**EXERCISE AIM**
Whenever an image turns up, omit it and return the remaining data exactly.

**DATA SHOWN**
#####

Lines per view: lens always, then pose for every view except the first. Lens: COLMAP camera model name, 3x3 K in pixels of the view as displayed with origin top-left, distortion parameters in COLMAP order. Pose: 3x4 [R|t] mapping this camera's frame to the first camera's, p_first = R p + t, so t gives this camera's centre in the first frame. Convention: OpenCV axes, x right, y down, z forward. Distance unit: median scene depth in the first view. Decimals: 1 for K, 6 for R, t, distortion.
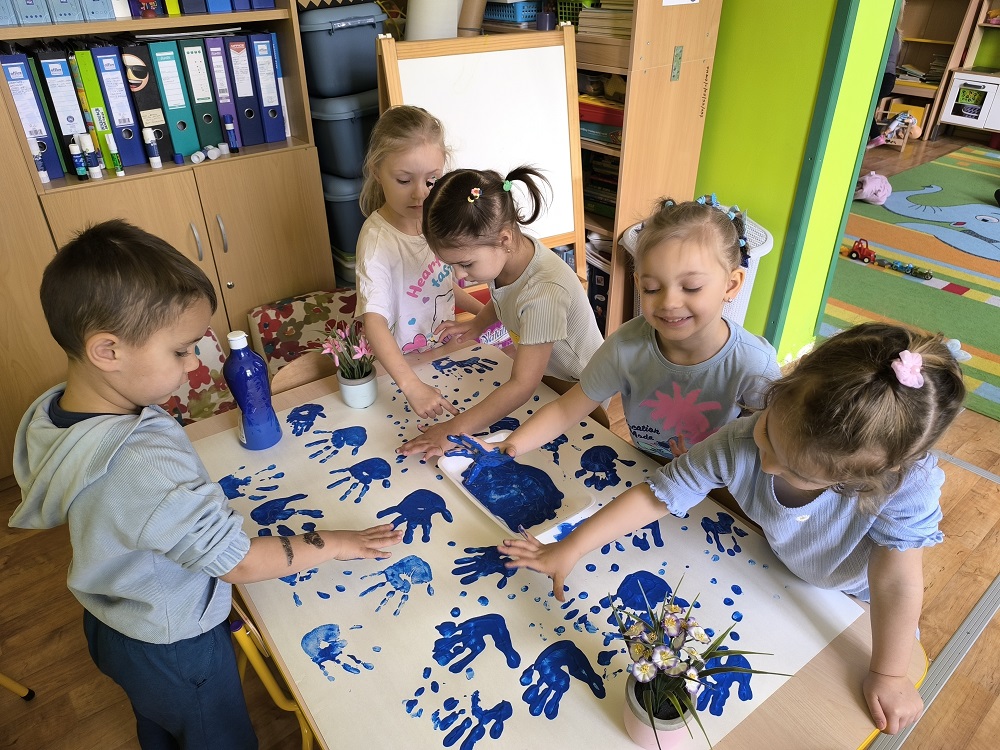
lens RADIAL K [[686.4, 0, 493.4], [0, 686.4, 371.2], [0, 0, 1]] dist [0.005981, -0.017525]
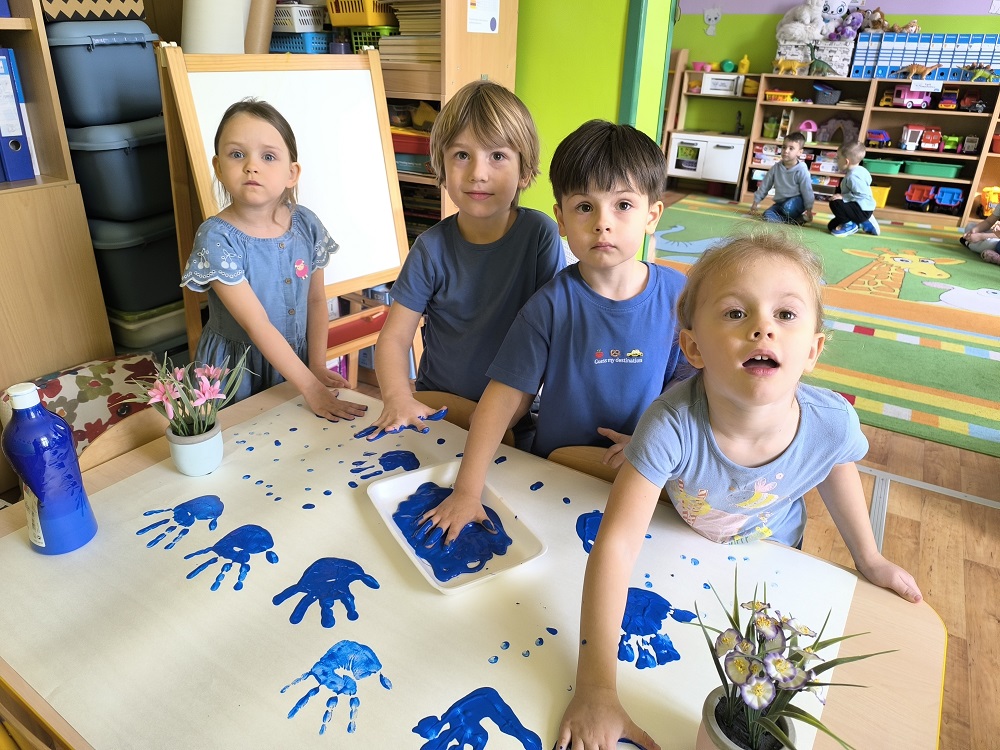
lens RADIAL K [[692.2, 0, 499.2], [0, 692.2, 356.8], [0, 0, 1]] dist [0.018244, -0.032156]
pose [[0.938368, -0.109919, 0.327693, -0.083325], [0.150438, 0.983457, -0.100902, 0.034484], [-0.311181, 0.143981, 0.939381, 0.103281]]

#####

**RESULT**
Lines per view: lens always, then pose for every view except the first. Lens: COLMAP camera model name, 3x3 K in pixels of the view as displayed with origin top-left, distortion parameters in COLMAP order. Pose: 3x4 [R|t] mapping this camera's frame to the first camera's, p_first = R p + t, so t gives this camera's centre in the first frame. Convention: OpenCV axes, x right, y down, z forward. Distance unit: median scene depth in the first view. Decimals: 1 for K, 6 for R, t, distortion.
lens RADIAL K [[686.4, 0, 493.4], [0, 686.4, 371.2], [0, 0, 1]] dist [0.005981, -0.017525]
lens RADIAL K [[692.2, 0, 499.2], [0, 692.2, 356.8], [0, 0, 1]] dist [0.018244, -0.032156]
pose [[0.938368, -0.109919, 0.327693, -0.083325], [0.150438, 0.983457, -0.100902, 0.034484], [-0.311181, 0.143981, 0.939381, 0.103281]]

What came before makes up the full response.